Fibrinopurulent exudate can be seen in the tubal lumen.
Here is a different case of pyosalpinyx. Often, the tubal plicae may fuse and distort normal anatomy.
The tubal lamina propria is almost entirely replaced by a dense infiltrate of neutrophils.
Pelvic inflammatory disease (PID) is commonly caused by gonococcal and chlamydial organisms. Other than these STDs, PID can also occur after delivery or abortions (puerperal fever), which are usually polymicrobial infections and include staphylococi, streptococci, Clostrium and enteric organisms. Infection will ascend from the lower female genital tract into the cervix and upwards into the fallopian tube and ovaries.1
Sequelae of PID include acute suppurative salpingitis, salpingo-oophoritis, pyosalpinx, tubo-ovarian abscess and hydrosalpinx. In tubo-ovarian abscess, a vigorous acute and chronic inflammatory infiltrate is seen, with surrounding edema and hemorrhage. In both the gross and microscopic specimens, the tube and fimbriae may be plastered against the ovary (due to adhesions and exudate) and obscuring normal anatomic landmarks.2
Symptoms are those seen in pelvic inflammatory disease and include pelvic pain, cervical motion tenderness, fever, leukocytosis and vaginal discharge. If the abscess is large, a palpable mass may be present in the adnexa. The diagnosis is typically made by pelvic ultrasound.

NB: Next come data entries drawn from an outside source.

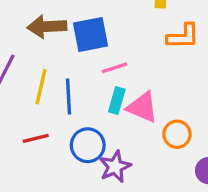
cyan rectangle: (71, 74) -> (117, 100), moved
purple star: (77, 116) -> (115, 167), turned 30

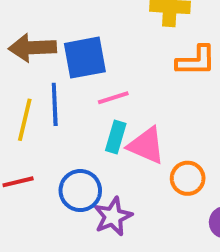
blue line: (69, 96) -> (55, 104), moved

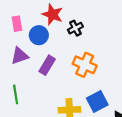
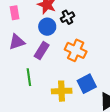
blue circle: (39, 35) -> (47, 27), moved
green line: (16, 94) -> (29, 77), moved

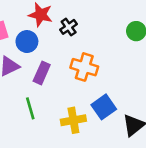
blue circle: (47, 27) -> (27, 42), moved

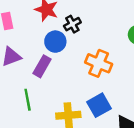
blue circle: (27, 42) -> (55, 42), moved
orange cross: (84, 67) -> (99, 63), moved

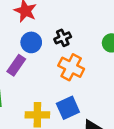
black cross: (72, 24) -> (63, 38), moved

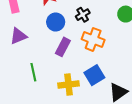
purple rectangle: (16, 65) -> (63, 47), moved

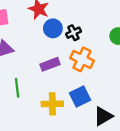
blue circle: (56, 22) -> (53, 28), moved
purple rectangle: (63, 47) -> (50, 64), turned 36

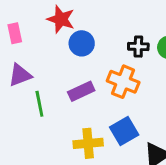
black cross: (73, 33) -> (138, 47), moved, turned 32
green line: (17, 88) -> (39, 104), moved

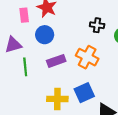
pink rectangle: (15, 33) -> (24, 15), moved
blue circle: (82, 43) -> (45, 35), moved
black cross: (138, 47) -> (97, 25), moved

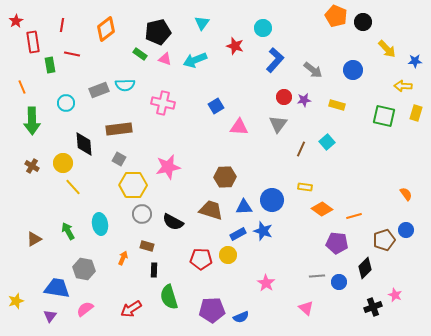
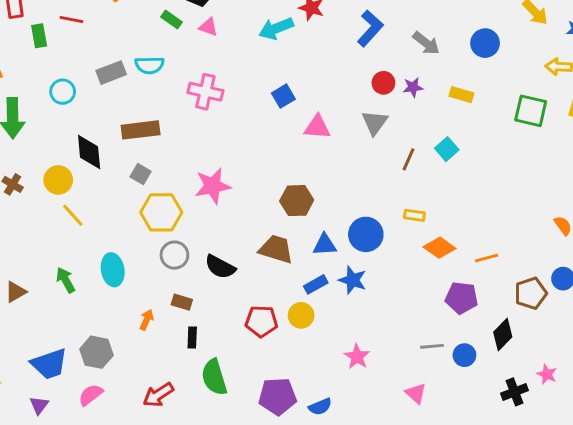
cyan arrow: (195, 60) -> (276, 28), moved
gray hexagon: (84, 269) -> (96, 352), moved
blue trapezoid: (57, 288) -> (49, 364), turned 152

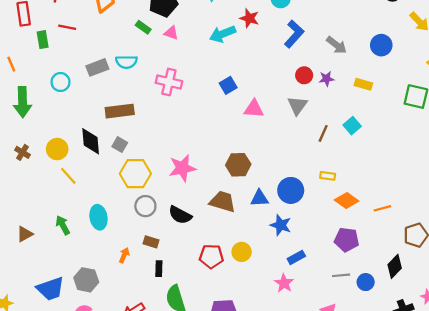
black diamond: (89, 152) -> (91, 141), moved
pink star: (213, 186) -> (182, 168), moved
blue rectangle: (316, 284) -> (296, 257), moved
purple pentagon: (461, 298) -> (347, 240), moved

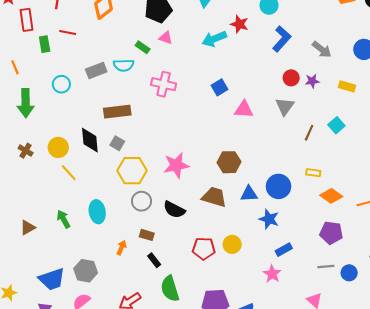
green rectangle: (143, 27) -> (143, 47), moved
black rectangle: (159, 269) -> (154, 260), turned -40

Treatment is accomplished with broad spectrum IV antibiotics on an inpatient basis until the patient is remote from febrile episodes. Oftentimes patients will require percutaneous drainage with interventional radiology assistance. Another option is for surgical removal of the infected tissues though this is often very complicated due to pelvic reactive changes, and is often a last resort.
PID is a common cause of female infertility as well as chronic pelvic pain. Fulminant infections may lead to sepsis and death if untreated.
1 Kumar V, Abbas AK, Fausto N. Robbins and Cotran Pathologic Basis of Disease. 7th Ed. Philadelphia, PA: Elsevier; 2005: 1064.
2 Nucci MR, Oliva Esther. Gynecologic Pathology: Foundations in Diagnostic Pathology. Philadelphia, PA: Elsevier: 2009: 390-1.